Harry, supportive to a fault, fell right into her trap as he demanded, "Why wouldn't he? You're amazing! I thought you said the two of you had a good time?"

"Yeah, I did, and I think he did too. But I haven't been with anyone since Ron, really, and you know how that turned out." She waved off dismissively.

"Don't, what Ron did was –" Harry shook his head. "It wasn't right but that had nothing to do with you. Well, maybe a little, I mean...well, you are a bit of a workaholic but still...it didn't give him the right to sleep with Lavender when he was with you."

Progress.

...for Best Witch…

"I know," she agreed, "but it's still a blow to the self-esteem. Plus, I'm just getting to know this Draco. I know who he was, and I don't want to hold that against him, but it's kind of hard having to juggle those two things and my own insecurities. Do you understand where I'm coming from, Harry?"

...in a Daytime Drama...

Harry rubbed the back of his neck, a sure sign of his discomfort. "I guess…I just don't want you to get hurt or make a mistake in doing this…I mean, it's still Malfoy."

"It is, Harry, but he's been really nice since I got to see him again and last night really was wonderful. There's no harm in giving him a chance especially since you know I can take care of myself."

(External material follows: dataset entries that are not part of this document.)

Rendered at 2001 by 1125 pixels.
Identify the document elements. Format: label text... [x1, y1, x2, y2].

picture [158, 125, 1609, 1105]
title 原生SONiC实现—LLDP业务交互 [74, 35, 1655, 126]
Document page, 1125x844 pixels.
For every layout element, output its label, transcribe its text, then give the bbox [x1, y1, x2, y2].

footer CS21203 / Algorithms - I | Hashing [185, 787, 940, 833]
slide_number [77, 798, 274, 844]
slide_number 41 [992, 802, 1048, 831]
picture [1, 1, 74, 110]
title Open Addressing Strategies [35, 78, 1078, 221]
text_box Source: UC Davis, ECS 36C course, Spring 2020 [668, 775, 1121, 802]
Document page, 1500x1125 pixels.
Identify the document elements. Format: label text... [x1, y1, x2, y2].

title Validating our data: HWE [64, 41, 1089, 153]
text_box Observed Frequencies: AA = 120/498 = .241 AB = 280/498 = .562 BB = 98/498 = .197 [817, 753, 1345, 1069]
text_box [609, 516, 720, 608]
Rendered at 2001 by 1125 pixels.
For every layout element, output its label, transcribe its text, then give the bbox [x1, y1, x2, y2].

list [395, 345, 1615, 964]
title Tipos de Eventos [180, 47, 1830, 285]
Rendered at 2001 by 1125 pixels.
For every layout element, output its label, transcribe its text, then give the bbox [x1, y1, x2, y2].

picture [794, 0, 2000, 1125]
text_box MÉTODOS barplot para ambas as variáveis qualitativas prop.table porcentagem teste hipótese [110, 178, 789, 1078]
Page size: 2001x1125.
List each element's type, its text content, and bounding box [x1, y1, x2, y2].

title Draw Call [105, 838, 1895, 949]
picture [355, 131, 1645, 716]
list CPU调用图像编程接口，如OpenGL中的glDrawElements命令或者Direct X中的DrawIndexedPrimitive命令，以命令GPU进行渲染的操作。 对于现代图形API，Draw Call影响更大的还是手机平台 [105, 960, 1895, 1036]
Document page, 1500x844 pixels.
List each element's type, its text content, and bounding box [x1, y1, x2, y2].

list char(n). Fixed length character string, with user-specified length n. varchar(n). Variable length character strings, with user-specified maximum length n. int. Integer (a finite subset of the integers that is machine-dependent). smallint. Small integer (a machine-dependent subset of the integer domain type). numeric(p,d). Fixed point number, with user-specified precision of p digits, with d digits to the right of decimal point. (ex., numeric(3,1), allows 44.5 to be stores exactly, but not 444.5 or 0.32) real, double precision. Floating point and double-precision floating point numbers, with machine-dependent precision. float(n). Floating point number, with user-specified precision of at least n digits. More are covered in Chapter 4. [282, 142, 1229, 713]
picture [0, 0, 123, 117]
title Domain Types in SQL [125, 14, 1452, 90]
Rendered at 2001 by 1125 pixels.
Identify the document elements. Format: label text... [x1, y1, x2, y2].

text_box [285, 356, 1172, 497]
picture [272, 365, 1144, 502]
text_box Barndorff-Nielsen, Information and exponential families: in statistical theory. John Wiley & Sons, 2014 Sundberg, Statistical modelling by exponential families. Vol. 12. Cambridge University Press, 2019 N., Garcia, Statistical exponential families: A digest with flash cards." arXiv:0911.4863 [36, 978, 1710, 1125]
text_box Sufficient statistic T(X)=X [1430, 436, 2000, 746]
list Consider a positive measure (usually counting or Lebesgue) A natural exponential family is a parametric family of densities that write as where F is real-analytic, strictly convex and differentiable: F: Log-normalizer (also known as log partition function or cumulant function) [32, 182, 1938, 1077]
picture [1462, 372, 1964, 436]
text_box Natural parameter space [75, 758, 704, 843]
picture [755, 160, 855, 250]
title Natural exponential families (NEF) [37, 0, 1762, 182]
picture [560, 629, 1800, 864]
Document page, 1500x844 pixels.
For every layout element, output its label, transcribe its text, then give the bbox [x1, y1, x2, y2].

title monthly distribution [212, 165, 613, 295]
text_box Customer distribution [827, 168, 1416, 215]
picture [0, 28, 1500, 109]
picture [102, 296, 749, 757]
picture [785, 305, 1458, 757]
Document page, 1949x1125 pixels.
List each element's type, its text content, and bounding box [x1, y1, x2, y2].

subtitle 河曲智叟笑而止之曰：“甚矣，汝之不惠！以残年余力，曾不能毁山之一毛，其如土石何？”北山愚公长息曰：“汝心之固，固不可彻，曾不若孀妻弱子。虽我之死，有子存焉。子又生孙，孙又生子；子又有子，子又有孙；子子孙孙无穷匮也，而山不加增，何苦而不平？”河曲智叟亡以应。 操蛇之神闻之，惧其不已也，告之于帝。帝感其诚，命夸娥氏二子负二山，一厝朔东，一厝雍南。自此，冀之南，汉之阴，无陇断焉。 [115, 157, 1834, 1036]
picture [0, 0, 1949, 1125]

"Yeah…yeah I guess so. I'm sorry I came in here blowing my top, Hermione. I really was just worried about you."

...goes to...

"I know, Harry, I appreciate it," she said soothingly, smothering her triumphed smile.

...Hermione Jean Granger!

"I know it's probably the last thing on your mind," Harry began, "but what are you going to do about Ron when he finds out? He isn't exactly the most…level-headed; he's still convinced you'll take him back!"

She swallowed the bark of laughter that tickled her throat and covered it with a cough and, with more honesty and conviction than she had had throughout the whole conversation with Harry, Hermione reassured, "Ronald is nothing Draco and I can't handle."